Judith Martin wrote her first Miss Manners column in 1978. Miss Manners' Guide to Excruciatingly Correct Behavior, first published in 1982 in the wake of the column's great success, has been newly revised this year (Norton, $35) and now covers such modern concerns as cell-phone usage, same-sex unions, and pre-wedding pregnancies. Not quite reaching the roughly nine hundred pages of both Etiquette and Miss Manners, but rivaling both in its range, is the second edition of Leah Ingram's The Everything Etiquette Book: A Modern-Day Guide to Good Manners (Adams, $14.95). And Letitia Baldrige, who served as Jacqueline Kennedy's chief of staff and has clamored for renown as an etiquette authority ever since, has revised her book New Manners for New Times (Scribner, $35). She now opines on everything from cohabitation to how to behave on a corporate jet.

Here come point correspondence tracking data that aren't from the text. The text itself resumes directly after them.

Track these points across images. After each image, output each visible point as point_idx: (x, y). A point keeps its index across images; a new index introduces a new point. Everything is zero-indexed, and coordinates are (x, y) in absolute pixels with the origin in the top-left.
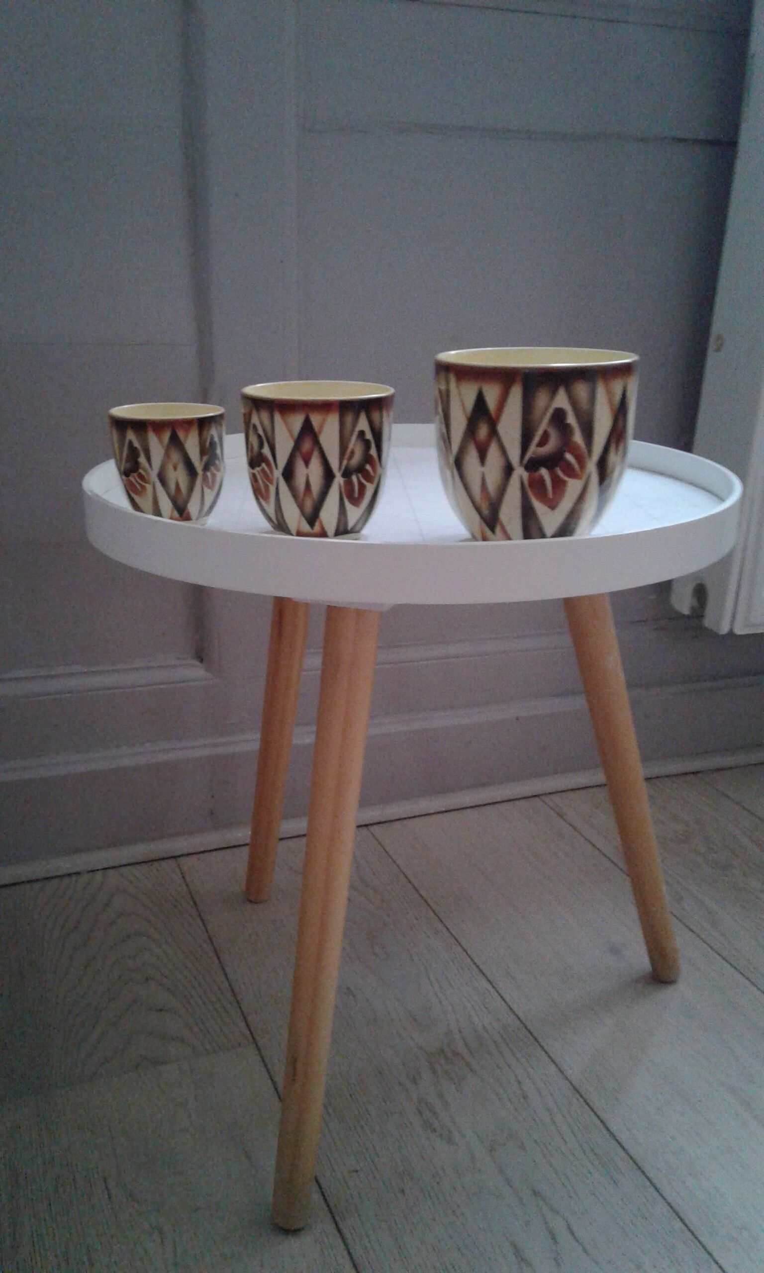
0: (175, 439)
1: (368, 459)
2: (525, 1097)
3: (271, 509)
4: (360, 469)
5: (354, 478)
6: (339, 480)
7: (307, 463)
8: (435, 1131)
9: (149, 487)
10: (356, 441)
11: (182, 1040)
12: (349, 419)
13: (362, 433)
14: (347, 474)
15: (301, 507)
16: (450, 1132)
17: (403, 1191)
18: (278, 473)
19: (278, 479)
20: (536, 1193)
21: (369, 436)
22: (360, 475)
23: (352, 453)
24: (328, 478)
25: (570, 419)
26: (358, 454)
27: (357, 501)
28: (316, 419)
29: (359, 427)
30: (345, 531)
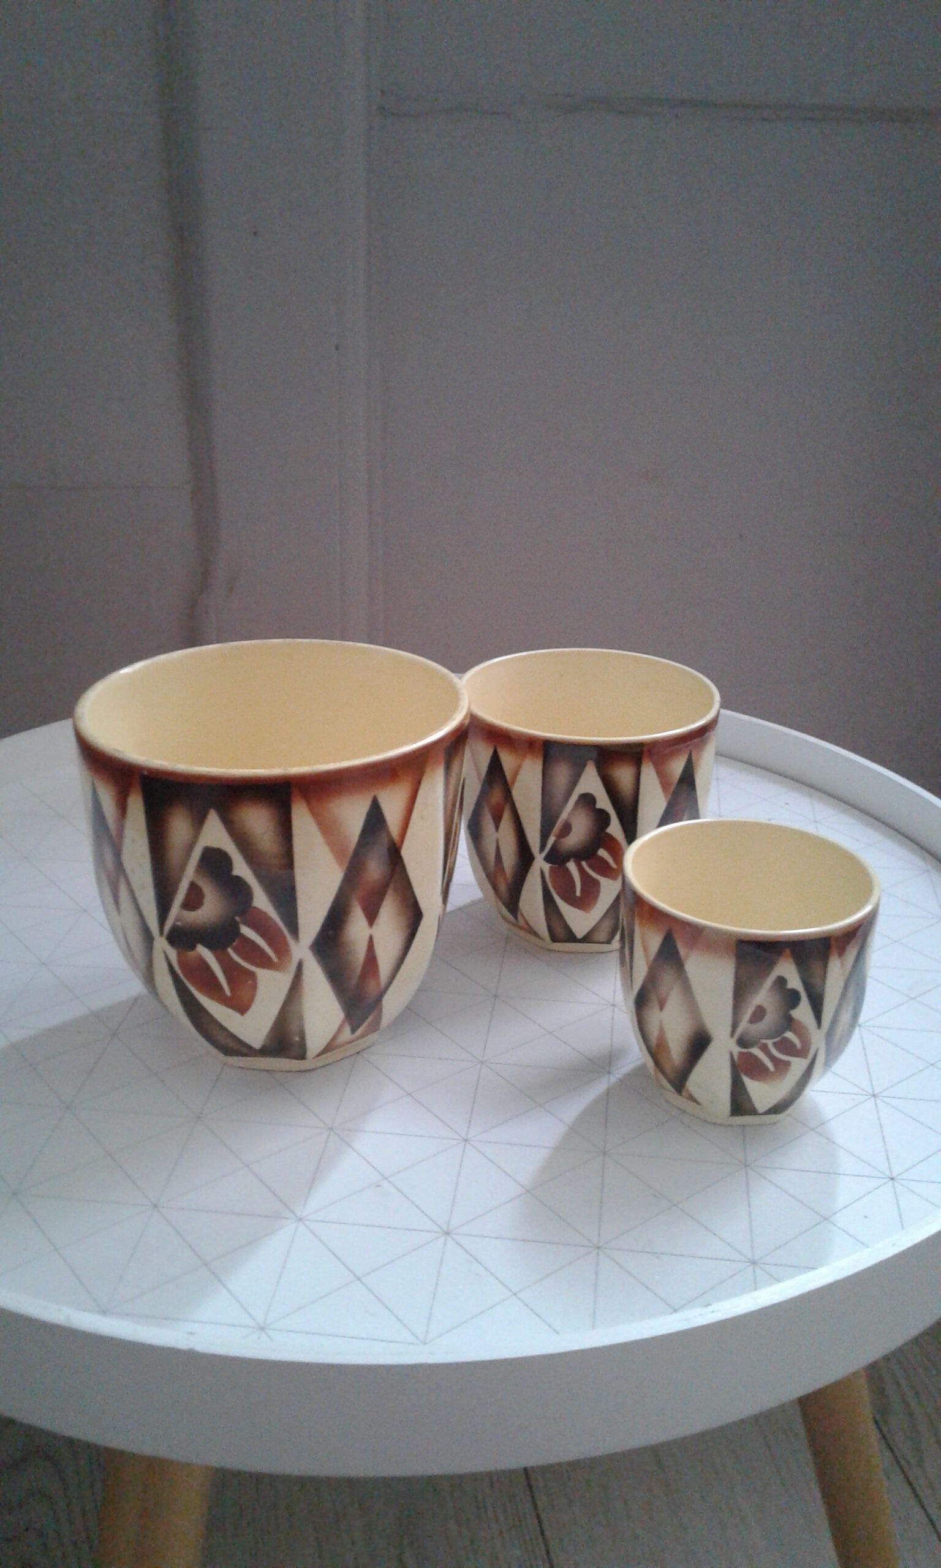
4: (586, 854)
5: (572, 867)
6: (540, 864)
7: (496, 823)
10: (577, 803)
12: (562, 773)
13: (588, 800)
14: (557, 858)
21: (604, 802)
22: (585, 864)
23: (567, 829)
24: (525, 857)
25: (241, 869)
26: (580, 831)
27: (584, 901)
28: (508, 760)
29: (582, 788)
30: (571, 938)
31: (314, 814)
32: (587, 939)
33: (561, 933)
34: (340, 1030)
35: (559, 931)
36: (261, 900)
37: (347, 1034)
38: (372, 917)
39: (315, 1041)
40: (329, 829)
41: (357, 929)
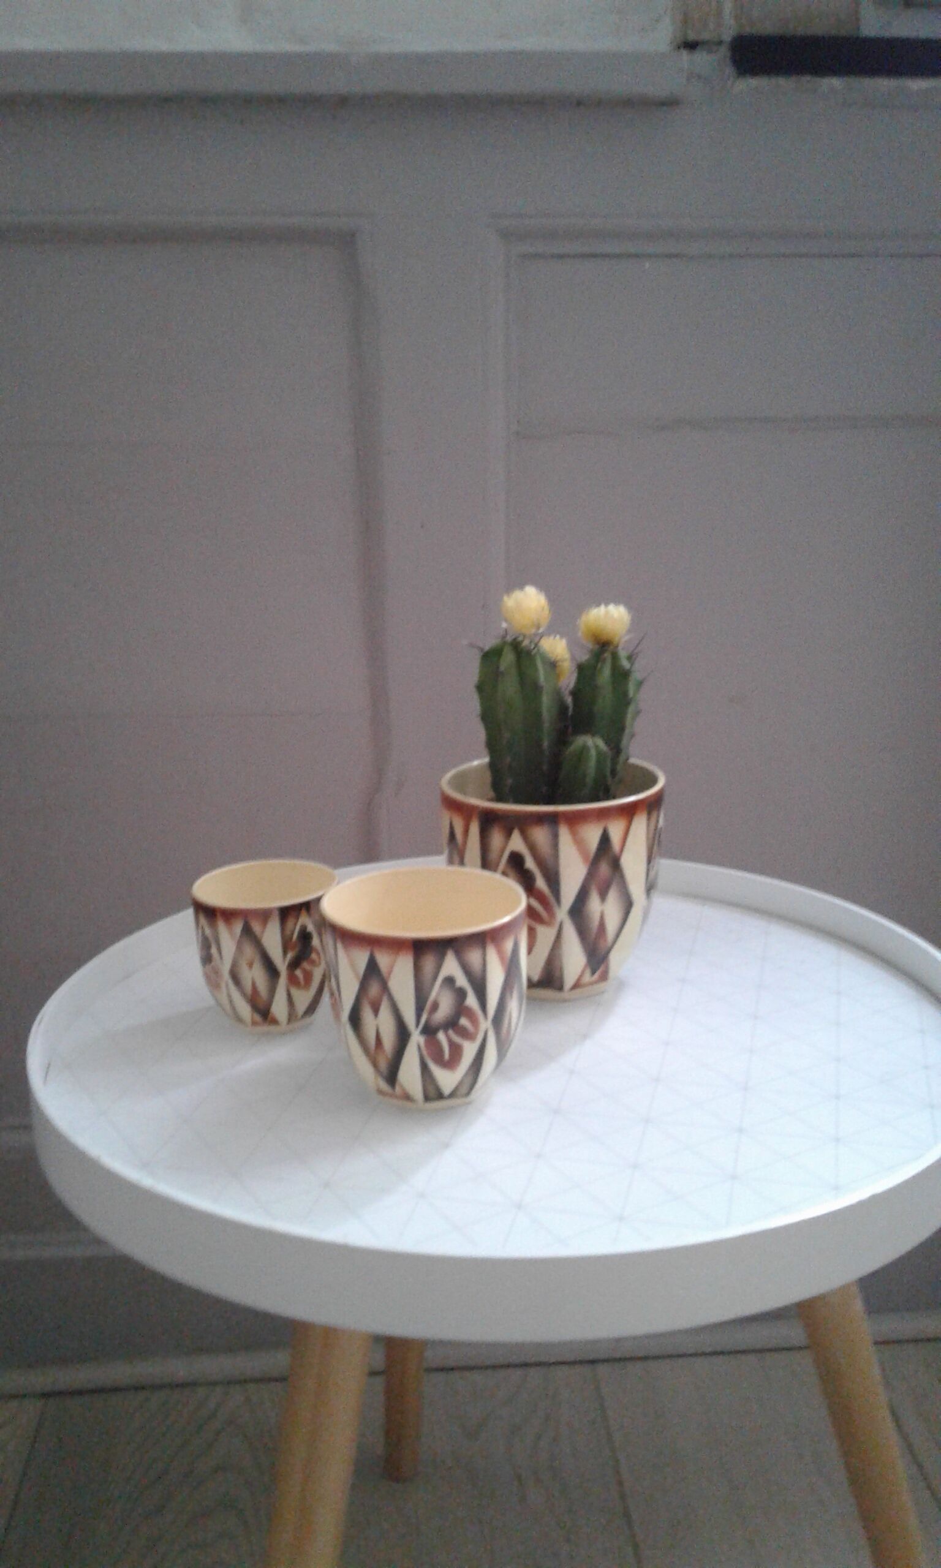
0: (247, 931)
1: (461, 1009)
4: (452, 1024)
5: (441, 1036)
6: (417, 1039)
7: (376, 1011)
9: (223, 985)
10: (441, 986)
13: (450, 981)
14: (429, 1031)
15: (375, 1064)
21: (462, 981)
22: (451, 1032)
23: (435, 1006)
24: (403, 1035)
26: (446, 1006)
27: (450, 1064)
28: (383, 960)
29: (444, 973)
30: (440, 1096)
31: (574, 834)
32: (453, 1095)
33: (433, 1093)
34: (583, 973)
35: (432, 1092)
37: (587, 978)
38: (603, 896)
39: (569, 979)
40: (579, 843)
41: (594, 905)
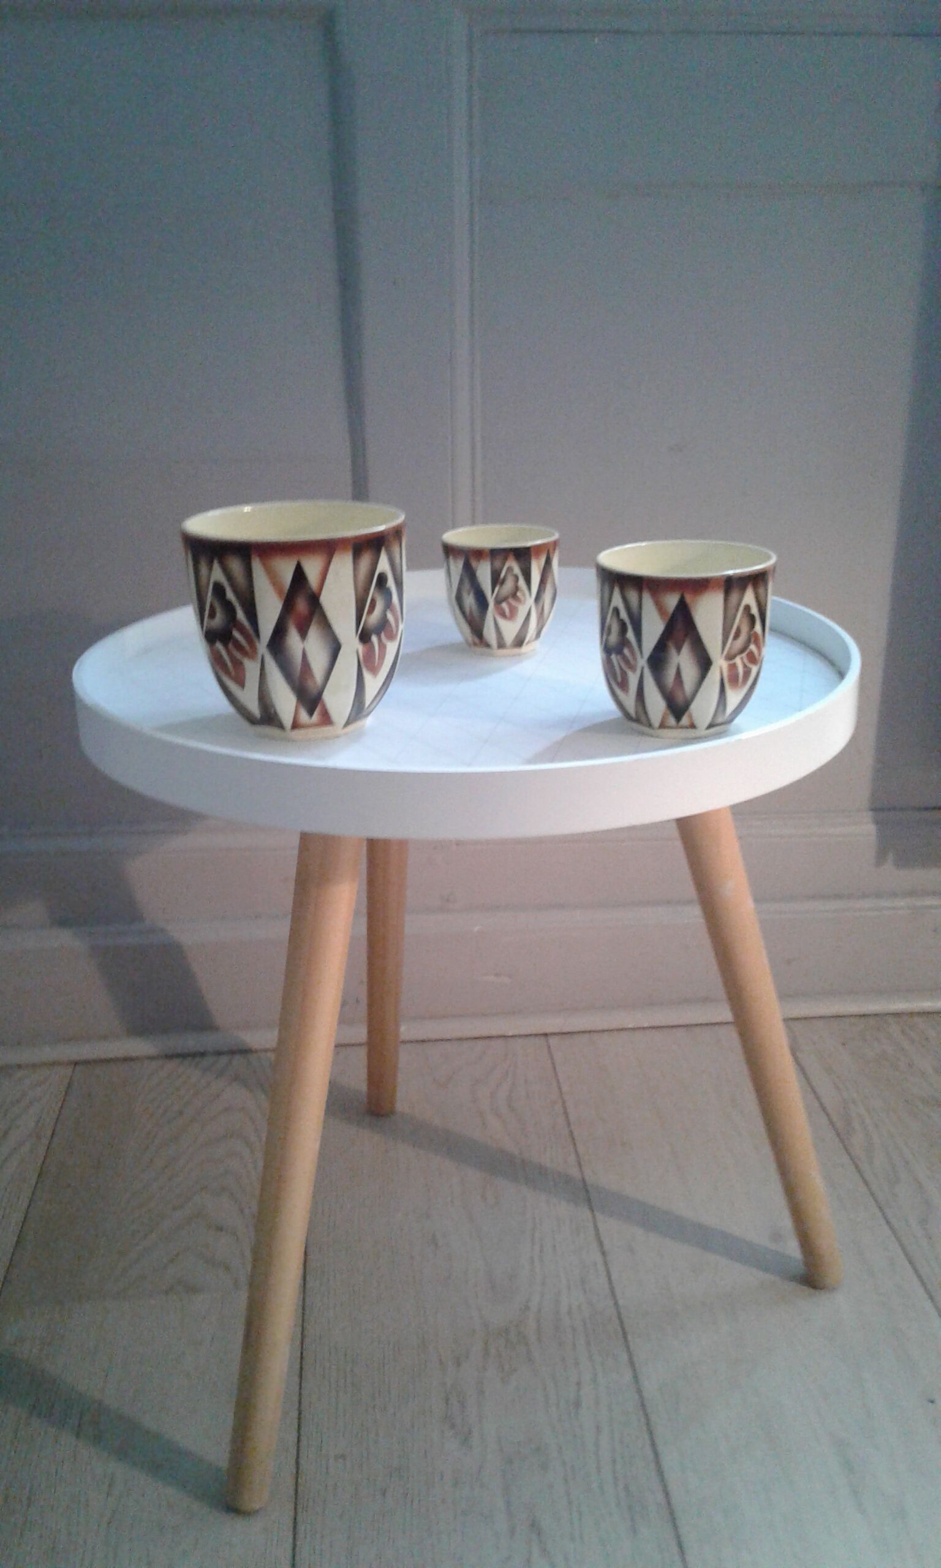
2: (577, 1404)
3: (630, 701)
6: (719, 666)
7: (678, 650)
8: (453, 1426)
11: (227, 1268)
12: (734, 597)
16: (470, 1432)
17: (384, 1493)
18: (642, 662)
19: (643, 668)
20: (534, 1526)
23: (736, 632)
25: (230, 595)
31: (264, 565)
34: (299, 712)
36: (240, 615)
38: (303, 633)
39: (286, 718)
40: (273, 577)
41: (294, 643)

P.J. O'Rourke's stab at the genre, Modern Manners: An Etiquette Book for Rude People (Atlantic Monthly, $13), is most notable for his trademark humor: Chapter 14 is titled "Where Babies Come From and Where They Should Go." Despite his obvious admiration for Emily Post, whom he has praised as one of the last century's great moral philosophers, O'Rourke parts ways with his heroine in a chapter called "The Hip Funeral." Yet even O'Rourke, in the midst of sardonically celebrating civilization's decline, can't resist tipping his hat to the way things used to be. "Normal social life," he writes, "may not be resumed by the widow, because normal social life has not existed in the United States since 1966." Which might be why we now need etiquette books more than ever. Someone has to tell us what to do.